Подвиг жизни, внезапный, без подготовки, вынужденный обстоятельствами, чаще всего приходит, когда сам летчик его не ждет, поэтому подвиги редко удается заснять на пленку. И так же редко писателю удается видеть пилота не в спокойной беседе о том, что случилось относительно давно, а в состоянии душевного напряжения.

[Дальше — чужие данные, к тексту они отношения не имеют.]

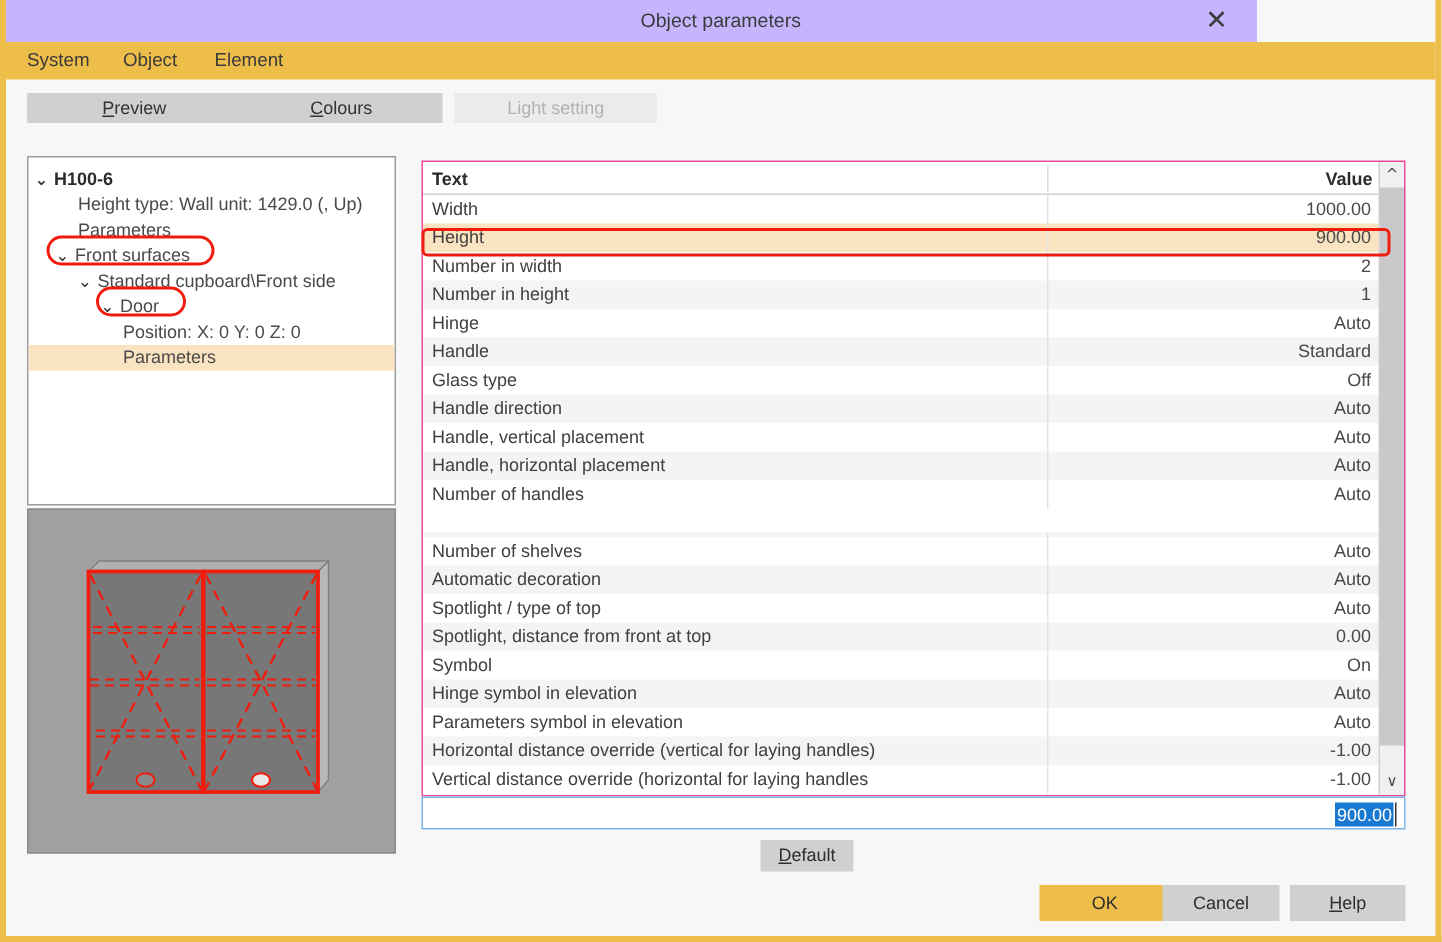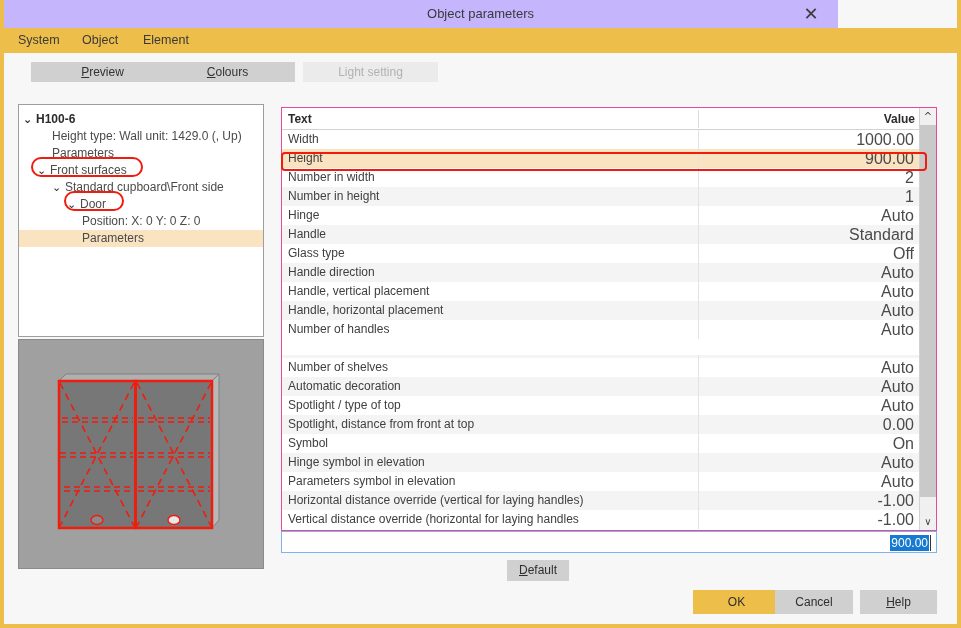"Preview" div.tabbtn { margin-left: 13px -> none }
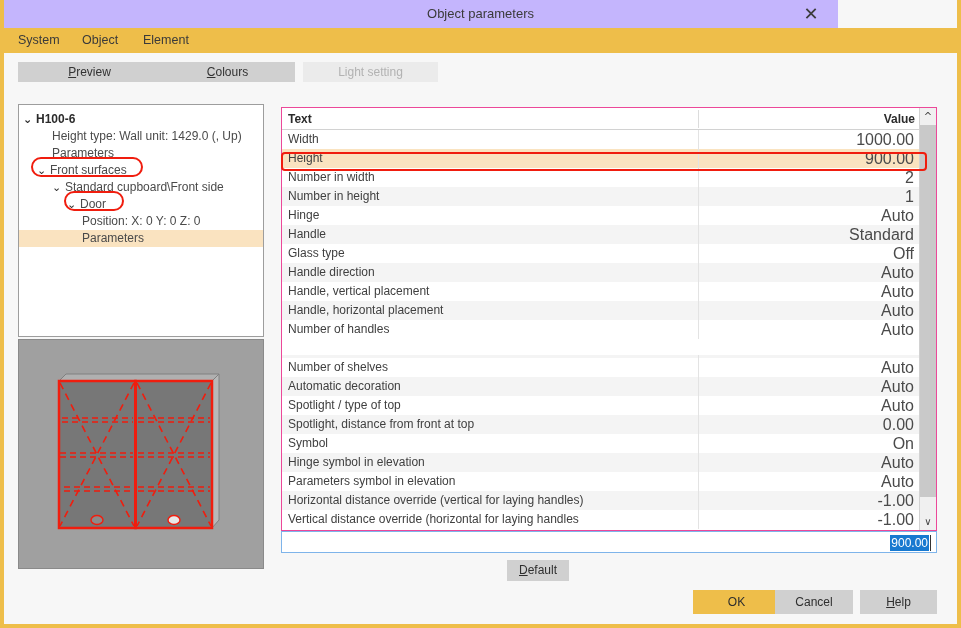"1000.00" .rvalue { font-size: 16px -> 12px }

Из всех испытателей я ближе всего подружился с Щербаковым. Вероятно, потому, что с ним и Владимиром Ильюшиным мы люди одного поколения. Нашим институтом была война, и над теми, кто не пришел по окончании ее за дипломом, до сих пор стоят на полях простые памятники с деревянной звездой или с погнутой лопастью винта среди густой травы. А те, кто вернулся учиться, были намного серьезней обычных студентов. Прошло время, и теперь я встречаю сверстников на заводе во главе цеха или опытными инженерами на стройках гидростанций.

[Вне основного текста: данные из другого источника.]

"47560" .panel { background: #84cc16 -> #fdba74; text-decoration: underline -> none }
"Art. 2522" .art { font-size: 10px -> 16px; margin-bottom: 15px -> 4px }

Когда мы с Щербаковым встретились, он был молодым испытателем, а я начинающим писателем, хотя нам обоим было за тридцать. Есть профессии, которые требуют длительного возмужания. За широкими плечами Щербакова к тому времени был опыт войны на истребителях, академия имени Жуковского, специальная школа летчиков-испытателей и не первый год на испытательном аэродроме. Но ему поручали только самые простые дела, и он мечтал о лучшем будущем. С тех пор мы потихоньку набираемся опыта на глазах друг у друга, проявляя взаимный интерес, потому что у Саши, как у многих летчиков, есть склонность дружить с людьми искусства.
Я давно привык к его характеру, к его спокойствию и сдержанному юмору, к его молчаливой деликатности и умению, когда можно, к серьезному отнестись с шуткой, а к шутке всерьез. Мне вспоминается тот вечер, когда он привез домой высотный костюм, чтобы ехать с ним утром на тренировку в барокамеру. Он надел костюм, и посмотреть сбежались его братья. Высокого роста, с вылепленными мускулами, Саша был обтянут зеленым капроном со шнуровкой по рукам и ногам и со шлангом для сжатого воздуха, чтобы стиснуть костюм и создать летчику искусственное давление при аварии кабины на высоте. У самого пояса смешно раскачивались толстые резиновые трубки для подключения к баллонам. Посмотрев на себя в зеркале, он решил, что если выйти на улицу, то за ним пойдет не меньше девушек, чем за модным поэтом. С кислородной маской на лице, в этих подлинных рыцарских доспехах века, он был похож на человека-амфибию.
Но я помню и другой вечер, когда Щербаков вдруг открылся мне весь во время одного из самых сильных переживаний, которые выпадают на долю тех, кто работает в воздухе. По совпадению этот день его жизни оказался и значительным и трагичным...
Как начинающий испытатель, Щербаков занимался тем, что летал на киносъемку. В современной авиации все существенное снимается на пленку. Другой самолет работал, а Щербаков вылетал с кинооператором на относительно простой реактивной машине. И, как всякий начинающий испытатель, он с нетерпением ждал случая, чтобы подменить кого-либо на сложной машине. В этот день случай представился. Ему позволили вылететь на скоростном истребителе. А когда он вернулся, упоенный первым полетом на новой машине, ему сказали, что произошло. Паршин заменил его на киносъемке и разбился, едва поднявшись над аэродромом. Паршин был опытный мастер, дважды Герой, ветеран воздушной войны, испытатель со стажем.